## Page-level text extractions

━━━━

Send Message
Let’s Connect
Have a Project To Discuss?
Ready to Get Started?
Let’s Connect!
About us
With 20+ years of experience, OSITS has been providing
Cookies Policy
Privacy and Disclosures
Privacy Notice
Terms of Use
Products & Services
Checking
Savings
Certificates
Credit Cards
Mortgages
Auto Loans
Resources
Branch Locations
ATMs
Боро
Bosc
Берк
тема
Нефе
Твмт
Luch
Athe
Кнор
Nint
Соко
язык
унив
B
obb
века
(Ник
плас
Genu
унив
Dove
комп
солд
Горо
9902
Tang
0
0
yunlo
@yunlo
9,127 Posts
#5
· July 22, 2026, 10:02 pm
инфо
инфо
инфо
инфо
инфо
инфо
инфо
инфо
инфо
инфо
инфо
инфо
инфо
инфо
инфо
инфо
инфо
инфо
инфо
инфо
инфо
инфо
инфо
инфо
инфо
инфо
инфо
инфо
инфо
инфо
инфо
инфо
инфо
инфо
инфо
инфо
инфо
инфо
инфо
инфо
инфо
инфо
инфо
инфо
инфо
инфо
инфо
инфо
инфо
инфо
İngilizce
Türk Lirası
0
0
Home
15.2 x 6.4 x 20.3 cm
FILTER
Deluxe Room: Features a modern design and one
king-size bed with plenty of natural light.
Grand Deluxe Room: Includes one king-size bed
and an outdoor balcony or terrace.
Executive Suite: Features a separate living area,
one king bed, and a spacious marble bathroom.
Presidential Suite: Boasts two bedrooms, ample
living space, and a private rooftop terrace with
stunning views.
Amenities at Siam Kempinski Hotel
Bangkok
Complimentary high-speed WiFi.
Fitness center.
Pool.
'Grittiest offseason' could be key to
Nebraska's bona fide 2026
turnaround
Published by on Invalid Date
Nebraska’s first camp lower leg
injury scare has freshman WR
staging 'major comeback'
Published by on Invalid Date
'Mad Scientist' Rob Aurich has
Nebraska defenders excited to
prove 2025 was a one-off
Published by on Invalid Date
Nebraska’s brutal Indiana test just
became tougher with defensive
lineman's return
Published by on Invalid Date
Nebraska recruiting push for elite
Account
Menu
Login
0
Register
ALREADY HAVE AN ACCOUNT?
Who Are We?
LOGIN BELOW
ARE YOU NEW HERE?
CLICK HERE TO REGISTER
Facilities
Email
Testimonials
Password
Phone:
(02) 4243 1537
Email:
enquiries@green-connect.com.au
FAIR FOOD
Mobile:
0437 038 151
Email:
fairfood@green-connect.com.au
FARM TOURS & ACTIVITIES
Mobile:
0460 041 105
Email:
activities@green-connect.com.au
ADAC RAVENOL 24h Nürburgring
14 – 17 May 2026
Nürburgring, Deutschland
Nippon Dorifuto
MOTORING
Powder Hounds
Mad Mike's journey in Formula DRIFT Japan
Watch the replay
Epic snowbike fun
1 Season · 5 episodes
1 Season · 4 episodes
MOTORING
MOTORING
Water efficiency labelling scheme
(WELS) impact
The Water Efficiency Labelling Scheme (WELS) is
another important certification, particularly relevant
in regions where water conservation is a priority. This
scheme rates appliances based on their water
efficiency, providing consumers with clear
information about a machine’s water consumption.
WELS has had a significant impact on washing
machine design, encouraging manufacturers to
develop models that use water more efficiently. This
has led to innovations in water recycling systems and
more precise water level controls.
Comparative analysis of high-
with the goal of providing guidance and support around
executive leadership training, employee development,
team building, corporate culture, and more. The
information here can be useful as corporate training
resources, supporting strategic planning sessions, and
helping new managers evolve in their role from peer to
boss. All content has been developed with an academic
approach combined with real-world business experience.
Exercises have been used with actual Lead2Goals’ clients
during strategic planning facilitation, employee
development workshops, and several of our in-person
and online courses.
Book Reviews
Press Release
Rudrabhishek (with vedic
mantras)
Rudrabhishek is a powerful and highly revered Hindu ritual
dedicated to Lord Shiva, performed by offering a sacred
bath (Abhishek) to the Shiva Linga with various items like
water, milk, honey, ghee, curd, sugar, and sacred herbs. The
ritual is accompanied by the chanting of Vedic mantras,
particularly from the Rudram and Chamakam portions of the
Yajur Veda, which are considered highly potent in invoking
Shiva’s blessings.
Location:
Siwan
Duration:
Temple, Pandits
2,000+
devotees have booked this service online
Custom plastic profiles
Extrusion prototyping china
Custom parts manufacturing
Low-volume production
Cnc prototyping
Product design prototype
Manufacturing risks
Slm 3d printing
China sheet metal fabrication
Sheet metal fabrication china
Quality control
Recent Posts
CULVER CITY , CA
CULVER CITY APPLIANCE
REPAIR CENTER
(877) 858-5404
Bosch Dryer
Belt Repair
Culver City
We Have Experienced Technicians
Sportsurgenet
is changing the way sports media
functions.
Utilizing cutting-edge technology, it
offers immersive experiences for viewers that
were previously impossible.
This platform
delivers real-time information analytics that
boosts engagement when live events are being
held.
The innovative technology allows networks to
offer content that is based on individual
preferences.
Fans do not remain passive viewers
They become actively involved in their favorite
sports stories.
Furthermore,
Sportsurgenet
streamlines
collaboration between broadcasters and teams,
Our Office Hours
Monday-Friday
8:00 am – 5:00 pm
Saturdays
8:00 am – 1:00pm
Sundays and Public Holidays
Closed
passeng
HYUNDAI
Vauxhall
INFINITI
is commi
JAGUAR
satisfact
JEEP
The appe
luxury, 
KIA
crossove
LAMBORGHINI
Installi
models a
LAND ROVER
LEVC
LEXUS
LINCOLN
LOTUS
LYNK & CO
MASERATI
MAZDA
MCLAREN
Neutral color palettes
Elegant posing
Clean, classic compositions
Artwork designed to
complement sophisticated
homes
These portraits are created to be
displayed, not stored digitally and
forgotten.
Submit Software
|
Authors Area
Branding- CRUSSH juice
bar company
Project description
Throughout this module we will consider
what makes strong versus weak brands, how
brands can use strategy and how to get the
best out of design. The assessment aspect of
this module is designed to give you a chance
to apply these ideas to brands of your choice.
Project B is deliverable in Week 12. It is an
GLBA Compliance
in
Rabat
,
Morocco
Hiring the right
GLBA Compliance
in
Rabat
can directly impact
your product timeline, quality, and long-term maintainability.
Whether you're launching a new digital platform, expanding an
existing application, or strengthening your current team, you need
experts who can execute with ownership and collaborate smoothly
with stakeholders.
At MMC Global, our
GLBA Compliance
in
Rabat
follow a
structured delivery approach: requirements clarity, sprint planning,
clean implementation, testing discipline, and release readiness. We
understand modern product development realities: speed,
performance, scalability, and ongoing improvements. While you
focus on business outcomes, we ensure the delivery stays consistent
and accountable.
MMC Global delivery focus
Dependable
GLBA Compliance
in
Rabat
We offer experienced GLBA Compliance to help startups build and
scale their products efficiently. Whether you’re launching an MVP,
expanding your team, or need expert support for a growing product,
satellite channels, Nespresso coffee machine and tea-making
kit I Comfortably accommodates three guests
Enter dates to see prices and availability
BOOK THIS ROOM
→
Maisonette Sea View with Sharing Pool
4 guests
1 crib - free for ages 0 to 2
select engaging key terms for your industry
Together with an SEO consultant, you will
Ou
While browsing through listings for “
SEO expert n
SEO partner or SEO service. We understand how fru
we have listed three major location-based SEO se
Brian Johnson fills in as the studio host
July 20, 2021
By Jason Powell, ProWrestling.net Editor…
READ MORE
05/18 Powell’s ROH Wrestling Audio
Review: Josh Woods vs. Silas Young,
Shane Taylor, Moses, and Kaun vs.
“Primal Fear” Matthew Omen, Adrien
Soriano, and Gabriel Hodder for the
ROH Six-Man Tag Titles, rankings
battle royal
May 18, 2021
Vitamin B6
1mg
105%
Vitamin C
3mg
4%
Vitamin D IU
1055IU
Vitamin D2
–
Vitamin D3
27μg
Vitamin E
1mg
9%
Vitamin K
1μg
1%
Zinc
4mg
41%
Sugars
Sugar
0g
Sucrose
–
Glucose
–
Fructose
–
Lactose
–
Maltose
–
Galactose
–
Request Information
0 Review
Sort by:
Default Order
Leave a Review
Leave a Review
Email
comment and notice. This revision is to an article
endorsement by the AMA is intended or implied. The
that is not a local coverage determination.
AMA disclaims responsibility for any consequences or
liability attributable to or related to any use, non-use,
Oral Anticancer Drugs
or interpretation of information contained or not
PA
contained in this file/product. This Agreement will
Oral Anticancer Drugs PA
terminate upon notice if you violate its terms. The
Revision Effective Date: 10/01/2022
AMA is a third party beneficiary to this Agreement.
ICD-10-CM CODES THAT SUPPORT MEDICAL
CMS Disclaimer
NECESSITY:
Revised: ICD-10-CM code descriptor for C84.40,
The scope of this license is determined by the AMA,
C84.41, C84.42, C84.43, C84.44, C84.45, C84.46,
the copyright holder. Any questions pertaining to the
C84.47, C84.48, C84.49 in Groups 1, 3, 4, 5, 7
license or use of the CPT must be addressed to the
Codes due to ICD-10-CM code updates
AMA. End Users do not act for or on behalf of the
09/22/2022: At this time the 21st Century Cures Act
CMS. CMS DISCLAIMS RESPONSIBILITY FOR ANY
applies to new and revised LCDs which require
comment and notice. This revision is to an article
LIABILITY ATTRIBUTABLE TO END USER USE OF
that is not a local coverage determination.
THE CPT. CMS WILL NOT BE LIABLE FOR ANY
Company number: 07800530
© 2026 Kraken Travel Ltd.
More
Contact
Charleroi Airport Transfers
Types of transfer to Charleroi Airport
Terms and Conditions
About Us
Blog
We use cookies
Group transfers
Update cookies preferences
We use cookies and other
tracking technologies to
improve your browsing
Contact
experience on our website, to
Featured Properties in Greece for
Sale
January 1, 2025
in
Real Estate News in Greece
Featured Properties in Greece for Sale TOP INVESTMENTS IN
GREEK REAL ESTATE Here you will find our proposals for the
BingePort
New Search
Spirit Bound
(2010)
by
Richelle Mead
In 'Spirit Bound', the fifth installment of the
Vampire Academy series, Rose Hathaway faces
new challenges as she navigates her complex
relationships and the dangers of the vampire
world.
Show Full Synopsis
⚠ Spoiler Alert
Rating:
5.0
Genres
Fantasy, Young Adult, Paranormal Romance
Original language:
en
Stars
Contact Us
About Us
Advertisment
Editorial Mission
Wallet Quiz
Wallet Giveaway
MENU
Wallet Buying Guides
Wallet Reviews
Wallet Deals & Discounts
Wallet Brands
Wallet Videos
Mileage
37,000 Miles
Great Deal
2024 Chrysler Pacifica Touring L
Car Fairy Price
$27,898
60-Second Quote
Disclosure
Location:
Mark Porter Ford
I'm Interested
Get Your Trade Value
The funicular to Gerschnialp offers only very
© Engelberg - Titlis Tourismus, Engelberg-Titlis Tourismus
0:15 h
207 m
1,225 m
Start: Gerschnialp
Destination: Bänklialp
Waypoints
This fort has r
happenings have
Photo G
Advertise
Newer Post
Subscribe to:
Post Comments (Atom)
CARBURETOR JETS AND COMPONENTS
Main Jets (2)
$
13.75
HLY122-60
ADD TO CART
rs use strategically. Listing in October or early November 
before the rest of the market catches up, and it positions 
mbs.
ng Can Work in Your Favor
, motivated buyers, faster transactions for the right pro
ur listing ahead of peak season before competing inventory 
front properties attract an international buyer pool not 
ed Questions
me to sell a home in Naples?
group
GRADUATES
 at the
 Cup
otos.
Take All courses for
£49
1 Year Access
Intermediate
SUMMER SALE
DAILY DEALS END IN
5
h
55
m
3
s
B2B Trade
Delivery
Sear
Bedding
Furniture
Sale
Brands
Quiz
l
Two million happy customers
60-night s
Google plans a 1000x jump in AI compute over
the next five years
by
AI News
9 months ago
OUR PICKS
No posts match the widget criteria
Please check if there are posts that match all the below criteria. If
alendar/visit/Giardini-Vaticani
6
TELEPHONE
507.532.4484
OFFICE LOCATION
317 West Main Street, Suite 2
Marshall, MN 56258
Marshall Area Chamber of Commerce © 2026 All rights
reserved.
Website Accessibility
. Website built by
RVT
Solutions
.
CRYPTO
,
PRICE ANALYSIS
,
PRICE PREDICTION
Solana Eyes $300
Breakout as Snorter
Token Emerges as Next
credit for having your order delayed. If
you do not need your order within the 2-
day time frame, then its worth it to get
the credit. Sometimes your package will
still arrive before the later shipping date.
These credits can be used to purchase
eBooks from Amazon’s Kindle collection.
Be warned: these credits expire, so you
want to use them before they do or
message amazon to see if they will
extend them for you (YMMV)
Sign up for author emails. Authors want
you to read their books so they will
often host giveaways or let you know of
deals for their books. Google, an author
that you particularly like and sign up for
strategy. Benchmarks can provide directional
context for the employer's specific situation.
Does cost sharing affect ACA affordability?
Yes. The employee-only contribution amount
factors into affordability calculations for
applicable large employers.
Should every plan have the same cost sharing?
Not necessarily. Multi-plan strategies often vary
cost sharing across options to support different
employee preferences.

━━━━

## Exercise
Rewrite the data starting at the first line and ending at the line that contains "one king bed, and a spacious marble bathroom.", changing every "king-size bed" to "queen-size bed" and leaving everything else unchanged.

## Exercise answer
Send Message
Let’s Connect
Have a Project To Discuss?
Ready to Get Started?
Let’s Connect!
About us
With 20+ years of experience, OSITS has been providing
Cookies Policy
Privacy and Disclosures
Privacy Notice
Terms of Use
Products & Services
Checking
Savings
Certificates
Credit Cards
Mortgages
Auto Loans
Resources
Branch Locations
ATMs
Боро
Bosc
Берк
тема
Нефе
Твмт
Luch
Athe
Кнор
Nint
Соко
язык
унив
B
obb
века
(Ник
плас
Genu
унив
Dove
комп
солд
Горо
9902
Tang
0
0
yunlo
@yunlo
9,127 Posts
#5
· July 22, 2026, 10:02 pm
инфо
инфо
инфо
инфо
инфо
инфо
инфо
инфо
инфо
инфо
инфо
инфо
инфо
инфо
инфо
инфо
инфо
инфо
инфо
инфо
инфо
инфо
инфо
инфо
инфо
инфо
инфо
инфо
инфо
инфо
инфо
инфо
инфо
инфо
инфо
инфо
инфо
инфо
инфо
инфо
инфо
инфо
инфо
инфо
инфо
инфо
инфо
инфо
инфо
инфо
İngilizce
Türk Lirası
0
0
Home
15.2 x 6.4 x 20.3 cm
FILTER
Deluxe Room: Features a modern design and one
queen-size bed with plenty of natural light.
Grand Deluxe Room: Includes one queen-size bed
and an outdoor balcony or terrace.
Executive Suite: Features a separate living area,
one king bed, and a spacious marble bathroom.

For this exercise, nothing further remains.